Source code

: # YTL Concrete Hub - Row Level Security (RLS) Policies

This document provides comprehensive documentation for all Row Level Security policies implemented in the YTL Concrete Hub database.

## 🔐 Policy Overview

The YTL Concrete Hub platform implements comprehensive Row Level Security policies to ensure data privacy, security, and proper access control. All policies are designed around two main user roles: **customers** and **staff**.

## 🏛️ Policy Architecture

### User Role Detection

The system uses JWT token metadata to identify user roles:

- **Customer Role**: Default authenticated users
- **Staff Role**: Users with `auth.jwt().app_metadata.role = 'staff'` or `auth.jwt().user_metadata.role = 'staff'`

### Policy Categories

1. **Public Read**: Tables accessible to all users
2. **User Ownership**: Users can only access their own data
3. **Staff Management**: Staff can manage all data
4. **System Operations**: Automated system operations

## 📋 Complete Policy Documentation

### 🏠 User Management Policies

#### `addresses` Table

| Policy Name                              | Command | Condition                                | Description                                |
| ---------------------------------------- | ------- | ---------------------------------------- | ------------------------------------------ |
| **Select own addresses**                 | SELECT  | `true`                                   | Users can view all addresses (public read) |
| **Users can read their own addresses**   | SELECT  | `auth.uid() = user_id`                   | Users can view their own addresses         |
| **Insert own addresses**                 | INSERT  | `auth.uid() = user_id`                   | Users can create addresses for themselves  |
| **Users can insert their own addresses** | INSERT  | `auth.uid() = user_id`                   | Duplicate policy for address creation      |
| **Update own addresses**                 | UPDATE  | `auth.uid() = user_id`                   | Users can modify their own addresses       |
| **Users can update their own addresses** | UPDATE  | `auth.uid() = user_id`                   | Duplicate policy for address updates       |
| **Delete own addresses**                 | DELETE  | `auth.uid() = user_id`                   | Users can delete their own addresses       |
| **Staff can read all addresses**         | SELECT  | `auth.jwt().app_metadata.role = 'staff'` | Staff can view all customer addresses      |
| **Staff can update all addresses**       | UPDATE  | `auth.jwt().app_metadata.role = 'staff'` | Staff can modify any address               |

* * *

Copy out everything from the start of the items down to the line containing "### Policy Categories", keeping every line as it stands.

> _RESPONSE TO THIS EXERCISE_
Source code

: # YTL Concrete Hub - Row Level Security (RLS) Policies

This document provides comprehensive documentation for all Row Level Security policies implemented in the YTL Concrete Hub database.

## 🔐 Policy Overview

The YTL Concrete Hub platform implements comprehensive Row Level Security policies to ensure data privacy, security, and proper access control. All policies are designed around two main user roles: **customers** and **staff**.

## 🏛️ Policy Architecture

### User Role Detection

The system uses JWT token metadata to identify user roles:

- **Customer Role**: Default authenticated users
- **Staff Role**: Users with `auth.jwt().app_metadata.role = 'staff'` or `auth.jwt().user_metadata.role = 'staff'`

### Policy Categories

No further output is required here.